§ Task objective
Leave out the pictures and output exactly the lines below from the one with "text [118, 1126, 764, 1194]" down to the one with "Document page, 1241x1754 pixels.", both of them included.

☆ ☆ ☆ ☆ ☆ ☆ ☆

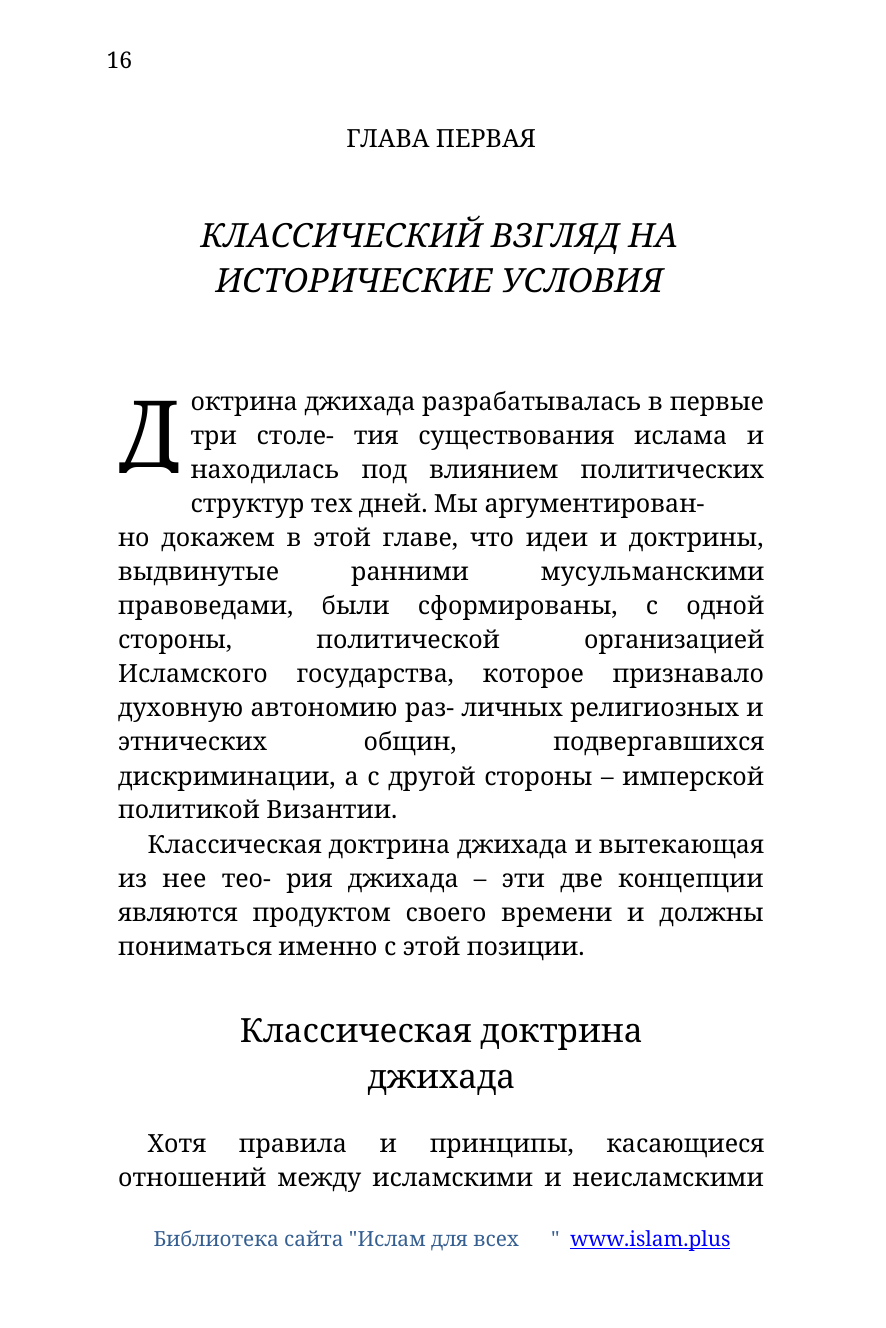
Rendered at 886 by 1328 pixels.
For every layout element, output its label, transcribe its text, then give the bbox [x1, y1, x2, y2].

text но докажем в этой главе, что идеи и доктрины, выдвинутые ранними мусульманскими правоведами, были сформированы, с одной стороны, политической организацией Исламского государства, которое признавало духовную автономию раз- личных религиозных и этнических общин, подвергавшихся дискриминации, а с другой стороны – имперской политикой Византии. [118, 520, 764, 826]
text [118, 1126, 764, 1194]
text Классическая доктрина джихада и вытекающая из нее тео- рия джихада – эти две концепции являются продуктом своего времени и должны пониматься именно с этой позиции. [118, 826, 764, 962]
subtitle Классическая доктрина джихада [177, 1007, 705, 1098]
text октрина джихада разрабатывалась в первые три столе- тия существования ислама и находилась под влиянием политических структур тех дней. Мы аргументирован- [190, 383, 764, 520]
subtitle ГЛАВА ПЕРВАЯ [177, 121, 705, 155]
subtitle КЛАССИЧЕСКИЙ ВЗГЛЯД НА ИСТОРИЧЕСКИЕ УСЛОВИЯ [177, 212, 705, 303]
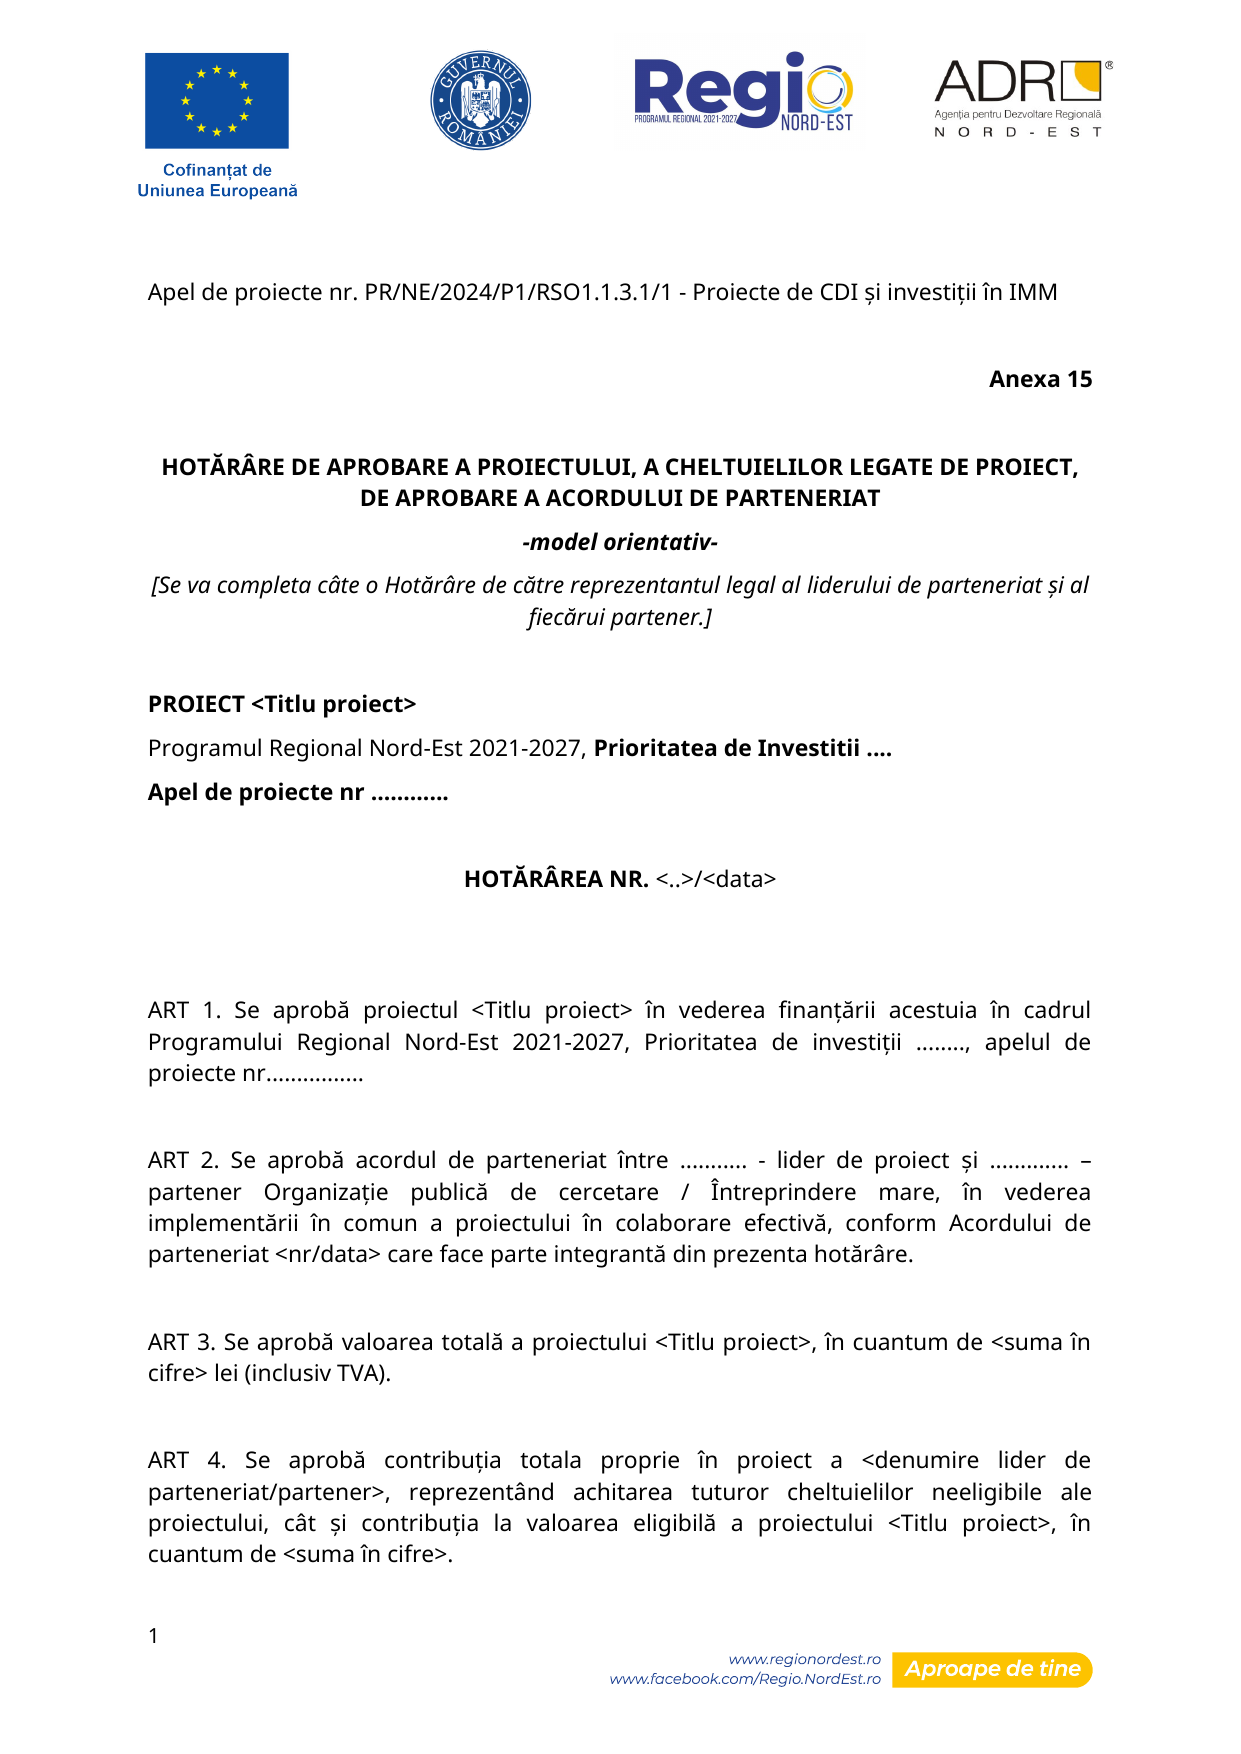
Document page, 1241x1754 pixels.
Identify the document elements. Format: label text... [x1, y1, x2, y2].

text [Se va completa câte o Hotărâre de către reprezentantul legal al liderului de parteneriat și al fiecărui partener.] [148, 569, 1093, 632]
text ART 2. Se aprobă acordul de parteneriat între ........... - lider de proiect şi ............. – partener Organizație publică de cercetare / Întreprindere mare, în vederea implementării în comun a proiectului în colaborare efectivă, conform Acordului de parteneriat <nr/data> care face parte integrantă din prezenta hotărâre. [148, 1144, 1093, 1269]
text ART 4. Se aprobă contribuția totala proprie în proiect a <denumire lider de parteneriat/partener>, reprezentând achitarea tuturor cheltuielilor neeligibile ale proiectului, cât și contribuția la valoarea eligibilă a proiectului <Titlu proiect>, în cuantum de <suma în cifre>. [148, 1444, 1093, 1569]
text PROIECT <Titlu proiect> [148, 688, 1093, 719]
picture [614, 33, 867, 151]
text Anexa 15 [148, 363, 1093, 394]
text ART 1. Se aprobă proiectul <Titlu proiect> în vederea finanțării acestuia în cadrul Programului Regional Nord-Est 2021-2027, Prioritatea de investiții ........, apelul de proiecte nr................ [148, 994, 1093, 1088]
text HOTĂRÂRE DE APROBARE A PROIECTULUI, A CHELTUIELILOR LEGATE DE PROIECT, DE APROBARE A ACORDULUI DE PARTENERIAT [148, 450, 1093, 513]
picture [934, 60, 1114, 137]
text Apel de proiecte nr. PR/NE/2024/P1/RSO1.1.3.1/1 - Proiecte de CDI și investiții în IMM [148, 275, 1093, 307]
text Programul Regional Nord-Est 2021-2027, Prioritatea de Investitii .... [148, 732, 1093, 763]
text Apel de proiecte nr ............ [148, 775, 1093, 807]
picture [128, 35, 306, 215]
picture [430, 49, 532, 151]
text ART 3. Se aprobă valoarea totală a proiectului <Titlu proiect>, în cuantum de <suma în cifre> lei (inclusiv TVA). [148, 1325, 1093, 1388]
text HOTĂRÂREA NR. <..>/<data> [148, 863, 1093, 894]
text -model orientativ- [148, 525, 1093, 557]
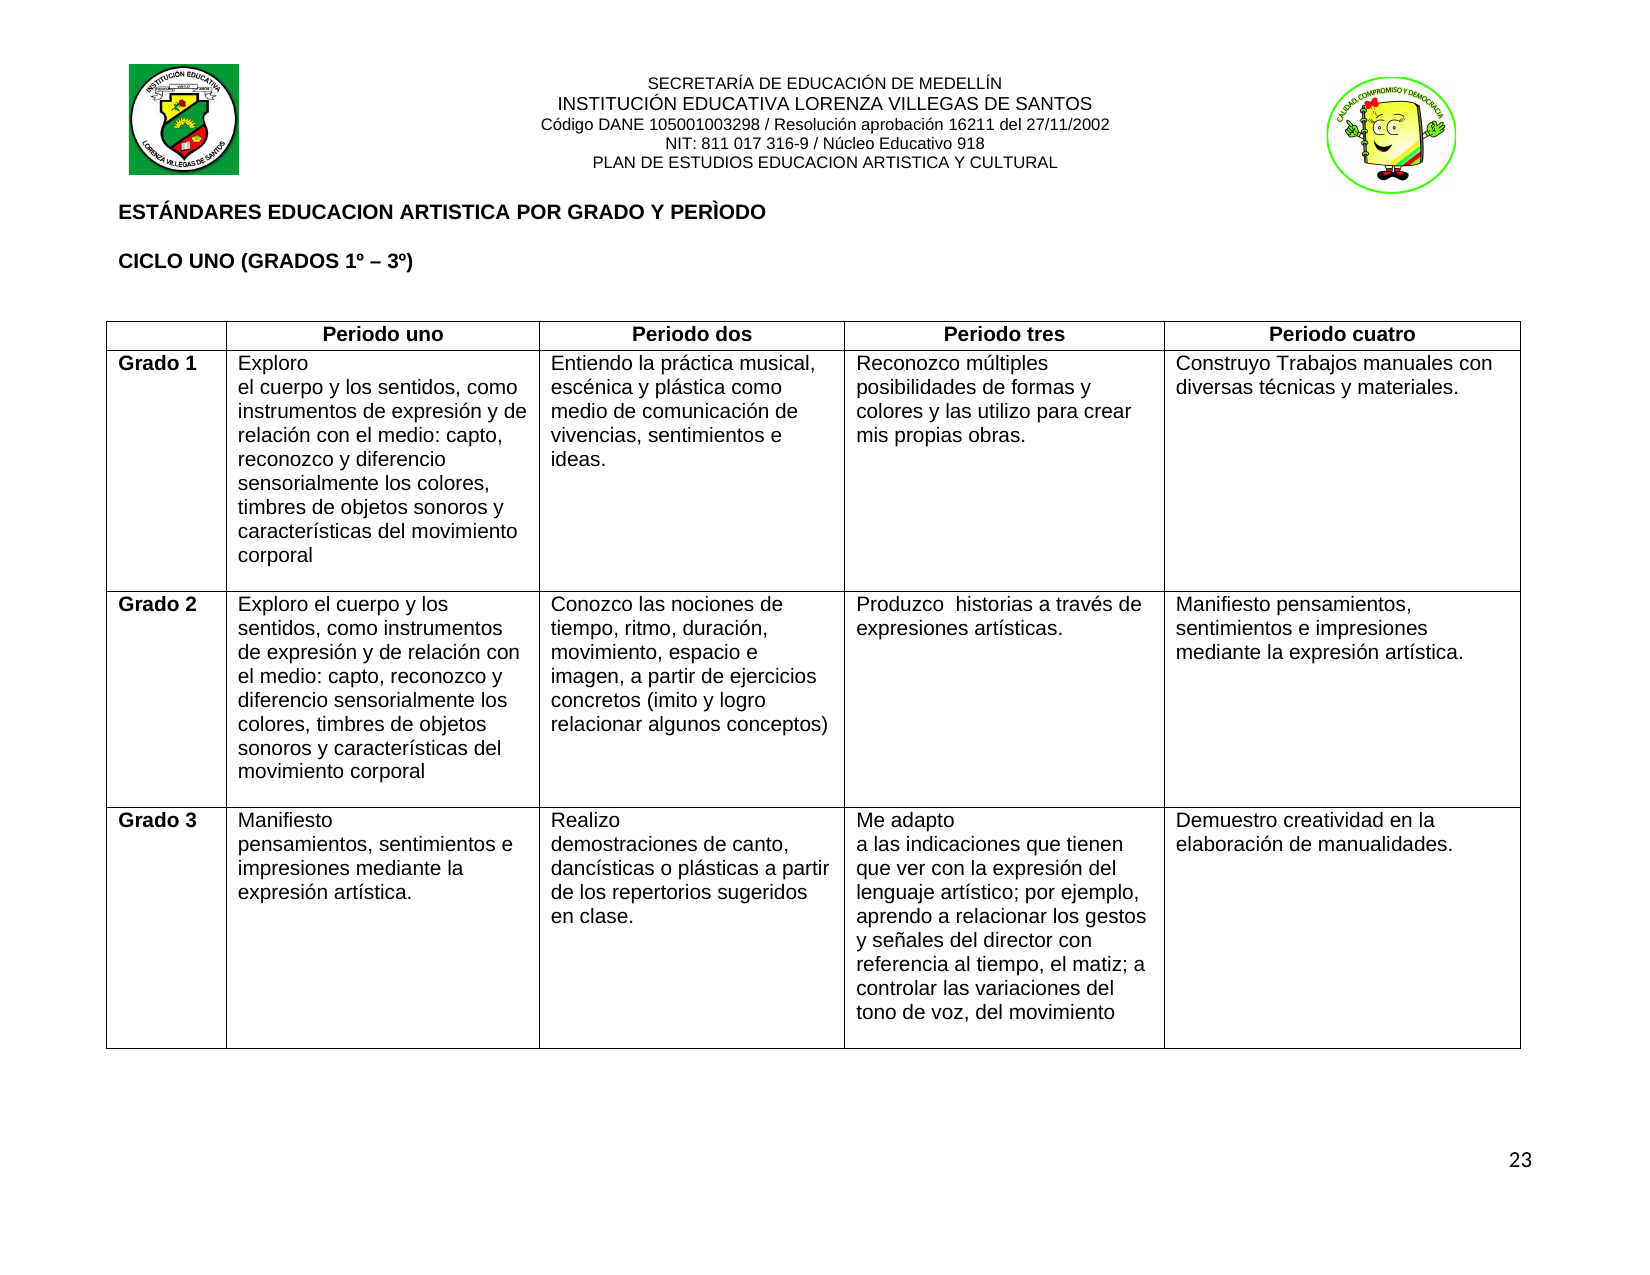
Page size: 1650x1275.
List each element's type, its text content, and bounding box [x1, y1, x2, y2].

table_cell Grado 1 [107, 351, 226, 591]
table_cell Produzco historias a través de expresiones artísticas. [845, 592, 1164, 807]
table_header Periodo dos [540, 322, 844, 350]
text ESTÁNDARES EDUCACION ARTISTICA POR GRADO Y PERÌODO [118, 200, 1532, 224]
table_cell Me adapto a las indicaciones que tienen que ver con la expresión del lenguaje artístico; por ejemplo, aprendo a relacionar los gestos y señales del director con referencia al tiempo, el matiz; a controlar las variaciones del tono de voz, del movimiento [845, 808, 1164, 1048]
table_header [107, 322, 226, 350]
table_cell Manifiesto pensamientos, sentimientos e impresiones mediante la expresión artística. [227, 808, 539, 1048]
table_cell Grado 3 [107, 808, 226, 1048]
table_cell Exploro el cuerpo y los sentidos, como instrumentos de expresión y de relación con el medio: capto, reconozco y diferencio sensorialmente los colores, timbres de objetos sonoros y características del movimiento corporal [227, 592, 539, 807]
table_cell Reconozco múltiples posibilidades de formas y colores y las utilizo para crear mis propias obras. [845, 351, 1164, 591]
picture [128, 64, 240, 175]
table_header Periodo tres [845, 322, 1164, 350]
table_header Periodo uno [227, 322, 539, 350]
table_cell Entiendo la práctica musical, escénica y plástica como medio de comunicación de vivencias, sentimientos e ideas. [540, 351, 844, 591]
picture [1326, 77, 1457, 194]
table_cell Realizo demostraciones de canto, dancísticas o plásticas a partir de los repertorios sugeridos en clase. [540, 808, 844, 1048]
table_header Periodo cuatro [1165, 322, 1520, 350]
table_cell Grado 2 [107, 592, 226, 807]
table_cell Exploro el cuerpo y los sentidos, como instrumentos de expresión y de relación con el medio: capto, reconozco y diferencio sensorialmente los colores, timbres de objetos sonoros y características del movimiento corporal [227, 351, 539, 591]
table_cell Demuestro creatividad en la elaboración de manualidades. [1165, 808, 1520, 1048]
text CICLO UNO (GRADOS 1º – 3º) [118, 248, 1532, 272]
table_cell Conozco las nociones de tiempo, ritmo, duración, movimiento, espacio e imagen, a partir de ejercicios concretos (imito y logro relacionar algunos conceptos) [540, 592, 844, 807]
table_cell Manifiesto pensamientos, sentimientos e impresiones mediante la expresión artística. [1165, 592, 1520, 807]
table_cell Construyo Trabajos manuales con diversas técnicas y materiales. [1165, 351, 1520, 591]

☆ ☆ ☆ ☆ ☆ ☆ ☆

§ Completed exercise
text [118, 1126, 764, 1194]
text Классическая доктрина джихада и вытекающая из нее тео- рия джихада – эти две концепции являются продуктом своего времени и должны пониматься именно с этой позиции. [118, 826, 764, 962]
subtitle Классическая доктрина джихада [177, 1007, 705, 1098]
text октрина джихада разрабатывалась в первые три столе- тия существования ислама и находилась под влиянием политических структур тех дней. Мы аргументирован- [190, 383, 764, 520]
subtitle ГЛАВА ПЕРВАЯ [177, 121, 705, 155]
subtitle КЛАССИЧЕСКИЙ ВЗГЛЯД НА ИСТОРИЧЕСКИЕ УСЛОВИЯ [177, 212, 705, 303]
Document page, 1241x1754 pixels.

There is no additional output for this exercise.